Laguna Honda was an early homeless shelter or almshouse, a place to house the poor, sick, and disabled, starting in 1867, in the wake of the California Gold Rush. On 87 acres of land, residents were self-sufficient, growing food and tending dairy cows. In 1868, due to an outbreak of smallpox, a small hospital was constructed, which was later used as a mental asylum, but the primary focus remained on sheltering the destitute. The population increased to 500 by 1870.

With the 1906 San Francisco earthquake destroying much of the housing in the city, the need for services provided by Laguna Honda became more acute, and three years later a new wing of 1,000 beds was dedicated by President Theodore Roosevelt. In 1910, Clarendon Hall was opened as the first permanent building intended for long-term care. The main hospital buildings were opened in 1926, built in the Spanish Revival style. In the 1930s, the hospital continued to grow as it started to serve as a teaching center for the University of California and started performing surgery and taking x-rays. The Friends of Laguna Honda Hospital are a group that has supported Laguna Honda since the 1950s against threats of loss of funding and closure, as well as volunteering to support the hospital and providing amenities for its residents. Laguna Honda received hospital accreditation in 1963, and renovated the main buildings in the 1970s.

Laguna Honda is non-profit and publicly funded. Dedicated to the care of "the very poor, the very sick and the very disabled", it has been described as America's "last big almshouse".

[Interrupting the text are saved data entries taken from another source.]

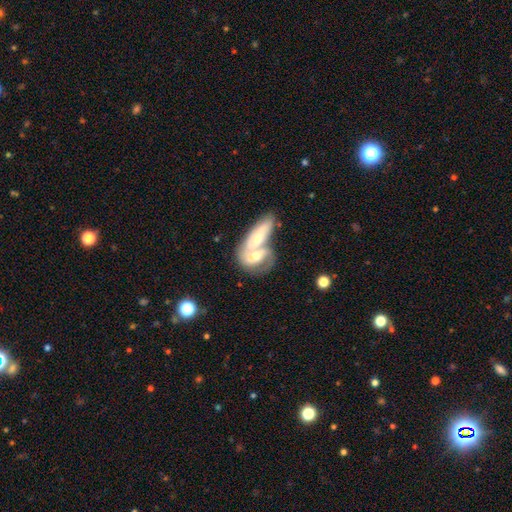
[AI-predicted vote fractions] This is possibly a featured or disk galaxy (47%, tied with smooth). Merging: likely merger (72%).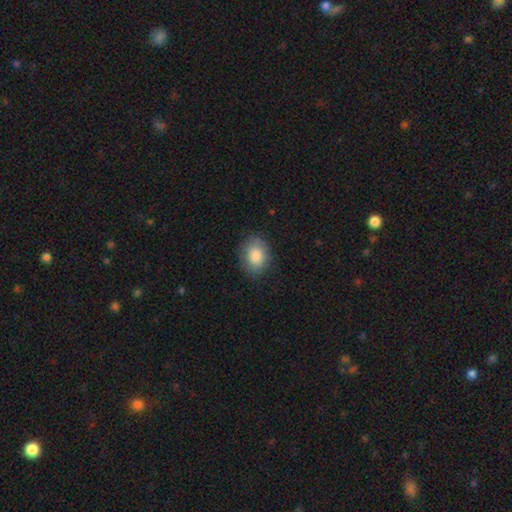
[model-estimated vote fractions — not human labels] This appears to be a smooth galaxy with no disk features (85%) that is in between round and cigar-shaped (62%). Merging: none (81%).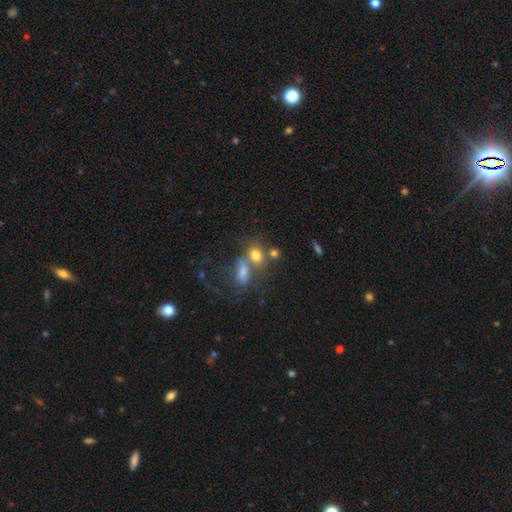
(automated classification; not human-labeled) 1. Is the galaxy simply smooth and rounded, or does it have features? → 71% smooth, 15% star or artifact, 14% featured or disk.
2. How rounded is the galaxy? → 57% in between, 39% round, 3% cigar-shaped.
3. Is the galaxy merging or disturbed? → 45% merger, 38% none, 10% minor disturbance, 7% major disturbance.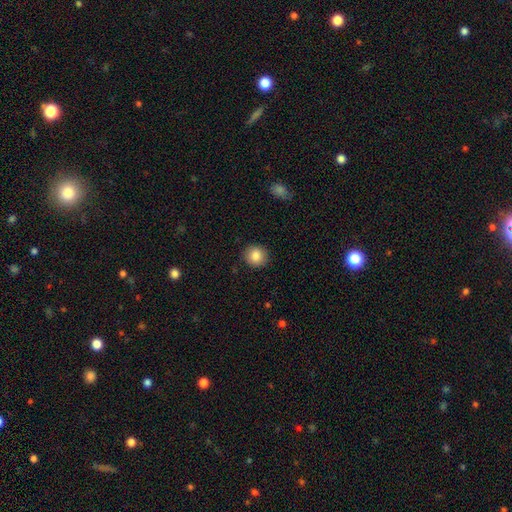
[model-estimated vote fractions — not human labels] Smooth or featured?
  - smooth: 85% *
  - star or artifact: 9%
  - featured or disk: 6%
How rounded?
  - round: 90% *
  - in between: 9%
  - cigar-shaped: 1%
Merging?
  - none: 90% *
  - minor disturbance: 7%
  - major disturbance: 2%
  - merger: 1%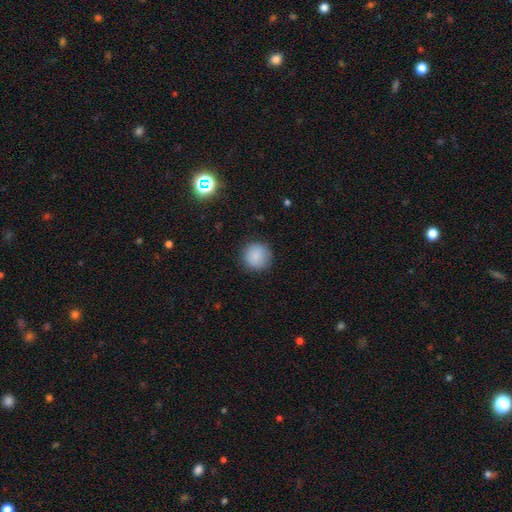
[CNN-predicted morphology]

== Conditions in recent years ==
In the late 1990s, Laguna Honda was troubled by threats of closure due to mismanagement, overcrowding, and "egregious conditions" according to federal investigators. City attorney Louise Renne secured settlements for the city from tobacco industry consumer protection lawsuits, and a ballot measure had $141 million of that put towards rebuilding and modernizing Laguna Honda, replacing Clarendon Hall with a new facility.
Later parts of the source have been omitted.